Das scheint mir überhaupt das Wichtigste zu sein: Den Zuhörern die Scheu vor der Musik zu nehmen, die Furcht abzubauen, sie verstünden viel zu wenig davon und könnten deshalb das, was sie hören, gar nicht richtig würdigen. Sicher ist es nicht möglich, jemanden durch einige wenige Worte sofort zum großen Experten zu machen; sehr wohl aber kann man Interesse und Neugier wecken. Und wenn man dabei auf elitäres Gehabe und abgehobenen Fachjargon verzichtet, lässt sich bei vielen die Bereitschaft herstellen, sich aufmerksam anzuhören, was da gespielt wird.
Wenn man es so zu machen versucht, wie es Leonard Bernstein vorgemacht hat, lässt sich Publikum, auch und gerade junges Publikum,  vielleicht nicht im Handumdrehen, aber doch nach und nach für die Musik gewinnen.
Die Musik ist es wert, dass man sich um sie bemüht und dass man möglichst viele aufgeschlossen für sie macht – zu allererst sicher dadurch, dass man sie durch das Spiel in ihrer ganzen Größe und Schönheit erstehen lässt, dann aber auch dadurch, dass man von ihr und den Meistern, die sie geschaffen haben, erzählt.
 
Möglichkeiten dazu gibt es viele – durch Moderation auf dem Podium, durch kluge und zugleich verständliche Beiträge in Programmheften, durch Interviews im Radio oder auch Talkshows im Fernsehen. Wenn man genügend Lust und Zeit hat, auch durch Bücher, was ich gleichfalls ausprobiert habe und in der Zukunft sicher weiter versuchen werde.
Musik lohnt sich – und das meine ich nicht nur materiell, auch wenn ich als Musiker von der Musik lebe. Musik lohnt sich, weil sie jeden, der sie mit wachen Sinnen in sich aufnimmt, bereichert und mit Sphären vertraut macht, die einem ohne Musik verschlossen blieben.

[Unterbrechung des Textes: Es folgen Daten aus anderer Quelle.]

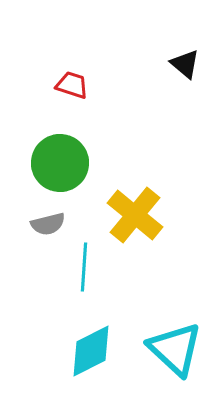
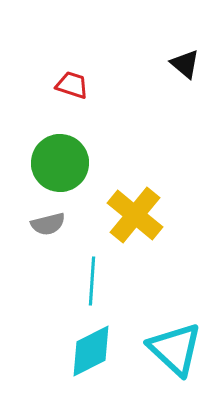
cyan line: moved 8 px right, 14 px down
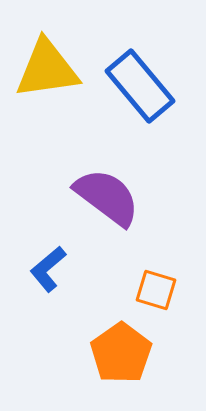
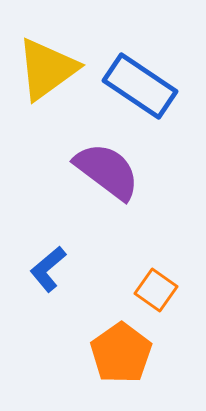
yellow triangle: rotated 28 degrees counterclockwise
blue rectangle: rotated 16 degrees counterclockwise
purple semicircle: moved 26 px up
orange square: rotated 18 degrees clockwise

Meine Damen und Herren, die Kassandrarufe, die in Bezug auf die klassische Musik zu hören sind, sind unzutreffend. Die Krise der Klassik, wird sich als das erweisen, was Max Frisch, einen “produktiven Zustand” genannt hat – einen Zustand, der sie stärkt und ihre Strahlkraft noch heller strahlen lässt.